The eigenstate thermalization hypothesis (ETH) provides a successful framework for understanding thermalization in isolated quantum systems. While extensive numerical and theoretical studies support ETH as a key mechanism for thermalization, determining whether specific systems satisfy ETH analytically remains a challenge. In quantum many-body systems and quantum field theories, ETH violations signal nontrivial thermalization processes and are gaining attention. This book explores how higher-form symmetries affect thermalization dynamics in isolated quantum systems. It analytically shows that a p-form symmetry in a $(d+1)$-dimensional quantum field theory can cause ETH breakdown for certain nontrivial $(d-p)$-dimensional observables. For discrete higher-form symmetries (i.e., $p\geq 1$), thermalization fails for observables that are non-local yet much smaller than the system size, despite the absence of local conserved quantities.
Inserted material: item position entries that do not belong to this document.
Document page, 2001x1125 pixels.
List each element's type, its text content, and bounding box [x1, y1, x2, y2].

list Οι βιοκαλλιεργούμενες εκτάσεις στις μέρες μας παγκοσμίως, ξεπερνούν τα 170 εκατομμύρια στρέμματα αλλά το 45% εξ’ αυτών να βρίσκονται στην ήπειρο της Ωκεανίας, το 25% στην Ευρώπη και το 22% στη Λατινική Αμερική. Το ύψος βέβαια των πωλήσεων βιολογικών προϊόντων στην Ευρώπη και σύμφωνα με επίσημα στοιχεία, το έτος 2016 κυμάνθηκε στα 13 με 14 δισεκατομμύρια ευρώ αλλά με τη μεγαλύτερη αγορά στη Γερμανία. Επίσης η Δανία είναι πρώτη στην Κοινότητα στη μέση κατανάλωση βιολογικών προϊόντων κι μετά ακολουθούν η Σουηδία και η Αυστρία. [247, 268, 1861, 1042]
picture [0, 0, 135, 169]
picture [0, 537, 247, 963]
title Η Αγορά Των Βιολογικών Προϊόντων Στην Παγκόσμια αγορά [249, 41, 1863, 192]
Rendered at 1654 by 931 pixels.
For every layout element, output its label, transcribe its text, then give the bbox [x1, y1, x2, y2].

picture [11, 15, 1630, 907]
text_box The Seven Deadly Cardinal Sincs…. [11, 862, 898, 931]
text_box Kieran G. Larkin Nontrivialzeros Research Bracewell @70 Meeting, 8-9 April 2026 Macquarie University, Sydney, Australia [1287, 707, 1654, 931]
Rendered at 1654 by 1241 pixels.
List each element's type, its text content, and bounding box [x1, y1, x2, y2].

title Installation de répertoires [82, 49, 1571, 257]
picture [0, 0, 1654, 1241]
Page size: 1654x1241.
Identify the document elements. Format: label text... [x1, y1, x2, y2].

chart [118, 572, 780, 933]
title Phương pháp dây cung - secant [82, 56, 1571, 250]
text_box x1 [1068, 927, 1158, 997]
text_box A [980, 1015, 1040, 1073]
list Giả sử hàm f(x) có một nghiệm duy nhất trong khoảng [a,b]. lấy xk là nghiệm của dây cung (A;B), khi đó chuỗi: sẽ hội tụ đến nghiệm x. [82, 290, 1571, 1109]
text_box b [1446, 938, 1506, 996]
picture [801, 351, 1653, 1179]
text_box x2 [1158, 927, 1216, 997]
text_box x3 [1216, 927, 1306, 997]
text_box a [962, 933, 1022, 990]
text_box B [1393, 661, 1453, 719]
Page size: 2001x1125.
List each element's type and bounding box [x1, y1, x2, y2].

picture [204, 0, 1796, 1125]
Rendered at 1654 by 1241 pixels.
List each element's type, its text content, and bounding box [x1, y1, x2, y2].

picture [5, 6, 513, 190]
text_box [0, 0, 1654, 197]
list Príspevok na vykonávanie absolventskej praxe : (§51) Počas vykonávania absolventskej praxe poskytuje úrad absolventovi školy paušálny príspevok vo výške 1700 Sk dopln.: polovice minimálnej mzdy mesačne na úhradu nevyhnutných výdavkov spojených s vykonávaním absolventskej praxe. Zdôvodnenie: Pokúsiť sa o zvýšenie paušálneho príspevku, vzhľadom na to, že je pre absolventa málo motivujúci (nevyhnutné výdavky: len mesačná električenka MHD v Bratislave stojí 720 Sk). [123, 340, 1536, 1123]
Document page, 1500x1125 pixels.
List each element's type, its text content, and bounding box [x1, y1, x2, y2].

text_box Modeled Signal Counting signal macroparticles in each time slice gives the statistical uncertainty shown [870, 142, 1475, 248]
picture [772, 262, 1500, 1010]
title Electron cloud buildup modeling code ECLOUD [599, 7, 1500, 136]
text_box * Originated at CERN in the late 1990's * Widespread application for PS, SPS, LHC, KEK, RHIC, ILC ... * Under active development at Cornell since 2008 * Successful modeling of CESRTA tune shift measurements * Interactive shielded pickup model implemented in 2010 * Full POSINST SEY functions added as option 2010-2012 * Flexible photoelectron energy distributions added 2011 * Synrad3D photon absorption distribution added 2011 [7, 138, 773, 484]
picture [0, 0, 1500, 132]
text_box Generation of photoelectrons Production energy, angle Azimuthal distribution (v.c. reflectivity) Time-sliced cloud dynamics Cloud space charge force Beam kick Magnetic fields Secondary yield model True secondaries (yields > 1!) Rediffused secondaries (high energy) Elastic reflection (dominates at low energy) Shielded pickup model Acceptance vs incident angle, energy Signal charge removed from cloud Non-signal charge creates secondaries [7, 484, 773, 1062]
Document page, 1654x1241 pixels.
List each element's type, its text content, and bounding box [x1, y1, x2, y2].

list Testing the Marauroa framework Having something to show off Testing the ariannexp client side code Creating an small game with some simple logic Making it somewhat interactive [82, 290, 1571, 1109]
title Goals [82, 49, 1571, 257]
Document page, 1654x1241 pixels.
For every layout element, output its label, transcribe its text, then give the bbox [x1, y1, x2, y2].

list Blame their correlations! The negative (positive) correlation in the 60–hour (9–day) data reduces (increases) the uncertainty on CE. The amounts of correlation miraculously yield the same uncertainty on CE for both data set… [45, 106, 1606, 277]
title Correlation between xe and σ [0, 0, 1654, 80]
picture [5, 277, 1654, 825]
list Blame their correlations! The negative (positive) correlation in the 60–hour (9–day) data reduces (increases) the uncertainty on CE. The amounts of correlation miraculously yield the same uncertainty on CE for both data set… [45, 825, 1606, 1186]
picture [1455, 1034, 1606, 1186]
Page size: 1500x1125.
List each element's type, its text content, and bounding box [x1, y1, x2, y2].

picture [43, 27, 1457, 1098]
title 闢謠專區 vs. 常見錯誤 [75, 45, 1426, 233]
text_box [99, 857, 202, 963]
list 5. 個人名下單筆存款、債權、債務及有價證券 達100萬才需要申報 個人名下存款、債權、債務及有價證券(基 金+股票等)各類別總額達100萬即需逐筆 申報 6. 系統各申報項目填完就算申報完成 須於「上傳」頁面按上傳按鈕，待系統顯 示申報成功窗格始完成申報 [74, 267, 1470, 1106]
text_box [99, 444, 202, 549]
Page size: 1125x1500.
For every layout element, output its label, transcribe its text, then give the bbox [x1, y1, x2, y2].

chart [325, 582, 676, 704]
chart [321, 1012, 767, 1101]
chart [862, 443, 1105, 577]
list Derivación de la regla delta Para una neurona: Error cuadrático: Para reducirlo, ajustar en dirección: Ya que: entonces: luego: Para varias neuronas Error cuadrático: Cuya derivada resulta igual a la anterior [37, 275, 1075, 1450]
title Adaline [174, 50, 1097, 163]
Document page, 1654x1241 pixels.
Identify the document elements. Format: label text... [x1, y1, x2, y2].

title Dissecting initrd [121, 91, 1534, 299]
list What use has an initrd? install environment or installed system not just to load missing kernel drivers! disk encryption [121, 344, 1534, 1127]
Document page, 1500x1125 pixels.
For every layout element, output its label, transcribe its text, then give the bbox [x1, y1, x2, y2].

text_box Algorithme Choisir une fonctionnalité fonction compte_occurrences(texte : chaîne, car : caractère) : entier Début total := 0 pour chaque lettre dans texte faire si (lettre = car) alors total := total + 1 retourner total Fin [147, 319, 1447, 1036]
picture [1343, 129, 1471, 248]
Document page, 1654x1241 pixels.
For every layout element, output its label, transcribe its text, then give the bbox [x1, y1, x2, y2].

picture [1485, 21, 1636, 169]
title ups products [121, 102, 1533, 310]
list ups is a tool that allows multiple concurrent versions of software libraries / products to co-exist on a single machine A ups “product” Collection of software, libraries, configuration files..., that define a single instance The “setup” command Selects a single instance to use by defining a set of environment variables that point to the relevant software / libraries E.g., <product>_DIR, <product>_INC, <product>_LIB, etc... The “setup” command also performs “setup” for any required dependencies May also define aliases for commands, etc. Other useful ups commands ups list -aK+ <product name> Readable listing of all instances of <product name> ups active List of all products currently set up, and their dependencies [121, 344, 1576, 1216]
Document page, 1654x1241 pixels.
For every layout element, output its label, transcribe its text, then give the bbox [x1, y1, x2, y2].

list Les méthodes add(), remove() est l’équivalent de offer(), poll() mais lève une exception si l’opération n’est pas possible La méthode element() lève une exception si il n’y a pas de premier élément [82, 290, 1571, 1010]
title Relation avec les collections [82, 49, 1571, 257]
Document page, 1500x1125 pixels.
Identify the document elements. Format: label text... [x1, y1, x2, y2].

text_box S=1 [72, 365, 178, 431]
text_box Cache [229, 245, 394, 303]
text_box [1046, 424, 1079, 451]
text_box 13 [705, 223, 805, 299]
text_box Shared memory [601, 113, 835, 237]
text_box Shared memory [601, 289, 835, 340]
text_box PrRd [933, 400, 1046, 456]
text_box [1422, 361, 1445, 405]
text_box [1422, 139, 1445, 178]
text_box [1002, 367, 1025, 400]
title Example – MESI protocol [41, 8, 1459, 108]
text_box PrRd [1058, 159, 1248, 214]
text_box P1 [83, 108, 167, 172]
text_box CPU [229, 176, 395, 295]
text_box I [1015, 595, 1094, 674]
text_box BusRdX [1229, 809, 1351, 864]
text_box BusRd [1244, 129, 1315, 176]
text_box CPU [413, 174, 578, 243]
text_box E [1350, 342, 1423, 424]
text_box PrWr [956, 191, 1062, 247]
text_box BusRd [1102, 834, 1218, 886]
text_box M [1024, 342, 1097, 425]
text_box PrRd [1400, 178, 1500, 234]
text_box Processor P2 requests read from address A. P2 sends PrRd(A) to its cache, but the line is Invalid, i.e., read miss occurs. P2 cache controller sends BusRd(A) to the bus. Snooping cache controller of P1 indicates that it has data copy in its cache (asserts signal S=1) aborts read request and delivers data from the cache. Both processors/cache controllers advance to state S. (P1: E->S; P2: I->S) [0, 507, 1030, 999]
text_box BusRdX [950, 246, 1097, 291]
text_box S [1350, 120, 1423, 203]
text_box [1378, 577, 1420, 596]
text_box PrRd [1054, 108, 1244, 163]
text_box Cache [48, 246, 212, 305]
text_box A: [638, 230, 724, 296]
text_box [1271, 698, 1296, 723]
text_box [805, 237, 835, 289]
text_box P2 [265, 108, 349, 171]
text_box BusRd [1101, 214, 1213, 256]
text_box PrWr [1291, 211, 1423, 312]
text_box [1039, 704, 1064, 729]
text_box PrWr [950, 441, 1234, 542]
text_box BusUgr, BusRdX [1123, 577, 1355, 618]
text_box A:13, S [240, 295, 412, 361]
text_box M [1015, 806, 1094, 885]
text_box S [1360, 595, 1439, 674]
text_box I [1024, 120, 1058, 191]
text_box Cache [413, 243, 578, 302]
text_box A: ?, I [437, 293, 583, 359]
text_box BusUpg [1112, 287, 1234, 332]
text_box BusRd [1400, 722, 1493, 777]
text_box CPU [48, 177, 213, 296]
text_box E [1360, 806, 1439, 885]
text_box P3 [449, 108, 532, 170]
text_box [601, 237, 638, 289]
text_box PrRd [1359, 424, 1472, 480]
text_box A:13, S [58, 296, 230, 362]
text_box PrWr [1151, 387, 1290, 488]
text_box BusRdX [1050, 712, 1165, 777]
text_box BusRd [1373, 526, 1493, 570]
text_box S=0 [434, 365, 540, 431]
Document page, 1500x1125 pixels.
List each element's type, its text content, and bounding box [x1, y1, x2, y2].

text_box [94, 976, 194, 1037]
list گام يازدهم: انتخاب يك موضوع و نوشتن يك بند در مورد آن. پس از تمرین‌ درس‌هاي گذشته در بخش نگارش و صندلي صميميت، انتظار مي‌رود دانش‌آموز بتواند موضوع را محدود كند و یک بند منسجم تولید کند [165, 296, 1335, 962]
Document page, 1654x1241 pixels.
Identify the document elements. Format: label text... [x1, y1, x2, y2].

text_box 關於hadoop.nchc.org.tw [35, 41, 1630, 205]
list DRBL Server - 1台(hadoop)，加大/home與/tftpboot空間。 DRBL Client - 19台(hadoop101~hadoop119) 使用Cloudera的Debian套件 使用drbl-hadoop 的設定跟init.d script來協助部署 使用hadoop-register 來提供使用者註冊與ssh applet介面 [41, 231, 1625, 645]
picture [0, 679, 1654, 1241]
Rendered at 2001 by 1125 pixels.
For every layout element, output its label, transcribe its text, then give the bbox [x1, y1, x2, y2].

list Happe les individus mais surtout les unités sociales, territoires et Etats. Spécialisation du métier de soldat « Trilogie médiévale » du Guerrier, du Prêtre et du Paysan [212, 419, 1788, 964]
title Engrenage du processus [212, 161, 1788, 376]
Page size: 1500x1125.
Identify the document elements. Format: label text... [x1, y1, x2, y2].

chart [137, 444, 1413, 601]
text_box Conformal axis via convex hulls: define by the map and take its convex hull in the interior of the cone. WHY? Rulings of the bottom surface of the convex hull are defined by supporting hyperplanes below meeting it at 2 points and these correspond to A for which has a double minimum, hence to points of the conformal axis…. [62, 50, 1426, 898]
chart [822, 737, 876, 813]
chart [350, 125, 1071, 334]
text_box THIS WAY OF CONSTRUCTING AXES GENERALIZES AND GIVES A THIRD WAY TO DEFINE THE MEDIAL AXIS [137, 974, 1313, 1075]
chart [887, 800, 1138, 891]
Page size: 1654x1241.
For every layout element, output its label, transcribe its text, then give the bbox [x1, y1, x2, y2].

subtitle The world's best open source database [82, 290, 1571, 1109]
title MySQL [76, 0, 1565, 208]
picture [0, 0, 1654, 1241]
Numerical evidence is provided for the $(2+1)$-dimensional $\mathbb{Z}_2$ lattice gauge theory, where local observables thermalize, but non-local ones, such as those exciting a magnetic dipole, relax to a generalized Gibbs ensemble incorporating the $\mathbb{Z}_2$ 1-form symmetry. The ETH violation mechanism here involves the mixing of symmetry sectors within an energy shell—a rather difficult condition to verify. To address this, the book introduces a projective phase framework for $\mathbb{Z}_N$-symmetric theories, supported by numerical analyses of spin chains and lattice gauge theories.